Give back exactly the lines of the data below, starting with the line that has "- A completed" and going on through the line that has "## 🔍 Assessment Rubric (20 Marks)".

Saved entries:
================================
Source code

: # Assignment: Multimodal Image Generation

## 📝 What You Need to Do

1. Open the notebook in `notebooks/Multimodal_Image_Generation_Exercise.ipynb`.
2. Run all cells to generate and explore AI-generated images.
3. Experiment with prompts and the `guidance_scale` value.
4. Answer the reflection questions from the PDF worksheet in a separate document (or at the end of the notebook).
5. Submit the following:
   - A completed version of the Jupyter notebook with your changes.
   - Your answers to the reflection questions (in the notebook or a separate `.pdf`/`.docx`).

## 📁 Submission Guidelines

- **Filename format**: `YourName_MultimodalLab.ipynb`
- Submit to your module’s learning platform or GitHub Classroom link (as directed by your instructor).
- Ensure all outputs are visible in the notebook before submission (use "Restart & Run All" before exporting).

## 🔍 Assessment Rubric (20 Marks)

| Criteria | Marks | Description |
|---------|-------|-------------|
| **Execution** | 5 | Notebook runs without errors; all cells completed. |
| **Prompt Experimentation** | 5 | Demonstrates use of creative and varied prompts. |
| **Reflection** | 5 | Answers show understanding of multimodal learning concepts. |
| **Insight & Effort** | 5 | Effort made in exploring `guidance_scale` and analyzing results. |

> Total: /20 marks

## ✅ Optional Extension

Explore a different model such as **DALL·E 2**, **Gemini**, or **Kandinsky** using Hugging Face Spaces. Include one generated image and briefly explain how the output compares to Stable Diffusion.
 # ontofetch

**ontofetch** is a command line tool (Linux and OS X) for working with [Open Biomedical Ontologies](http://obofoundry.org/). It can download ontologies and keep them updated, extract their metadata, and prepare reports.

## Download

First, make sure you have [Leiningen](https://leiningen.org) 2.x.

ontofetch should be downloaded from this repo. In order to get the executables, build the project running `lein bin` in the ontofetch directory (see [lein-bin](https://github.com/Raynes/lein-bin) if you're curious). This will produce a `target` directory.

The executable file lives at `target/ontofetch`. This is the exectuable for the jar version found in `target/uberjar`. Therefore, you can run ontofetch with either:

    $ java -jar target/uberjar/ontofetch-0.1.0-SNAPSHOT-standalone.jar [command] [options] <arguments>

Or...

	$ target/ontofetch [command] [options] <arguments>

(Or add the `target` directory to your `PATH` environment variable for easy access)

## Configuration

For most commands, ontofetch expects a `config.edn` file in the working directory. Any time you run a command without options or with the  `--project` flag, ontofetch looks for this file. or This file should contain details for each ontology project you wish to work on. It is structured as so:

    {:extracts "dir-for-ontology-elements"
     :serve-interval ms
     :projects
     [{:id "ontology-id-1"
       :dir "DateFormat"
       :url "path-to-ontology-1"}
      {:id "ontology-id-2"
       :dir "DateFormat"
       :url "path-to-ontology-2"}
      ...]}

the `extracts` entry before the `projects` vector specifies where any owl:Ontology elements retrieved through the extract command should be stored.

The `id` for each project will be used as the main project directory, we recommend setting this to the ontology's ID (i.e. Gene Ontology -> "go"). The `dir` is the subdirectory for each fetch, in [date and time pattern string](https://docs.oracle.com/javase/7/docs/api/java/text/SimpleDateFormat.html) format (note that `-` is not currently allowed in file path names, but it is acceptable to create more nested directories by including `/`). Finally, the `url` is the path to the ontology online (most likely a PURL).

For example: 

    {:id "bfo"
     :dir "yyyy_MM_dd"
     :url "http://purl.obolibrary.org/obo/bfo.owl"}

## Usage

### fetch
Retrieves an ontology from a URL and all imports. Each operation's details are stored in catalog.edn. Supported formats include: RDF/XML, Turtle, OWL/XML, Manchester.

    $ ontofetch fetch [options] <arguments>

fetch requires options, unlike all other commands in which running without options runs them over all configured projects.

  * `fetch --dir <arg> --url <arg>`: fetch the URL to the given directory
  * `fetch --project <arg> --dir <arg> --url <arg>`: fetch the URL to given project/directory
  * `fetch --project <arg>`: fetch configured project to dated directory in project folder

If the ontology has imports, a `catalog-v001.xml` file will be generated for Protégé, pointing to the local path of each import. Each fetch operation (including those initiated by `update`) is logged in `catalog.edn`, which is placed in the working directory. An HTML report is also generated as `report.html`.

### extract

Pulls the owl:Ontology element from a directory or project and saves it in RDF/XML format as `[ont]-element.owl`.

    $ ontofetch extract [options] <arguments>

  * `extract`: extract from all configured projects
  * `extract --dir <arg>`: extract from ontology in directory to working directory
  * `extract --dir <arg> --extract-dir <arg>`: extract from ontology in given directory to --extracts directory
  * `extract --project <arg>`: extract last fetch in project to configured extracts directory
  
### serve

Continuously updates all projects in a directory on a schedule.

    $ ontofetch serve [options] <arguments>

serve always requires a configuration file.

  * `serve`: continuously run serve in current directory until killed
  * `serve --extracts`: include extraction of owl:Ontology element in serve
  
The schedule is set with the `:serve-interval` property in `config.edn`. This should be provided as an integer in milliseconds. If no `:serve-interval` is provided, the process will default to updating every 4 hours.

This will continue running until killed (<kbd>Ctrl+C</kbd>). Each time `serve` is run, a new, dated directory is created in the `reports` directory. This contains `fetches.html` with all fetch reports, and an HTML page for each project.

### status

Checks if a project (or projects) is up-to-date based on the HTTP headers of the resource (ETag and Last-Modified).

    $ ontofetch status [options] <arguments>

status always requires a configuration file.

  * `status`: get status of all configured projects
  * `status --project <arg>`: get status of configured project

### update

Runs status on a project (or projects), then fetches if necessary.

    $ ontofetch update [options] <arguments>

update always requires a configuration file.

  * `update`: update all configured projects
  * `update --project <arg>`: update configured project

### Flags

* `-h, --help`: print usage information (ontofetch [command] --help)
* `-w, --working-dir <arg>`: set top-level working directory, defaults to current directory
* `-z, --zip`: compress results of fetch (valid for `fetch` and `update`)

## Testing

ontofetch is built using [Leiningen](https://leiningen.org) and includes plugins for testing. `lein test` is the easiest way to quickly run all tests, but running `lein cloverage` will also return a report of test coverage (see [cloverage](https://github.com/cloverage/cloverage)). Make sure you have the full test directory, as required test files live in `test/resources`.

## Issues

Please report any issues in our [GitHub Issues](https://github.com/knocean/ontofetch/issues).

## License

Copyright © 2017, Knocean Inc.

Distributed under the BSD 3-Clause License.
================================
◆ **SOLUTION TO THE EXERCISE**:
   - A completed version of the Jupyter notebook with your changes.
   - Your answers to the reflection questions (in the notebook or a separate `.pdf`/`.docx`).

## 📁 Submission Guidelines

- **Filename format**: `YourName_MultimodalLab.ipynb`
- Submit to your module’s learning platform or GitHub Classroom link (as directed by your instructor).
- Ensure all outputs are visible in the notebook before submission (use "Restart & Run All" before exporting).

## 🔍 Assessment Rubric (20 Marks)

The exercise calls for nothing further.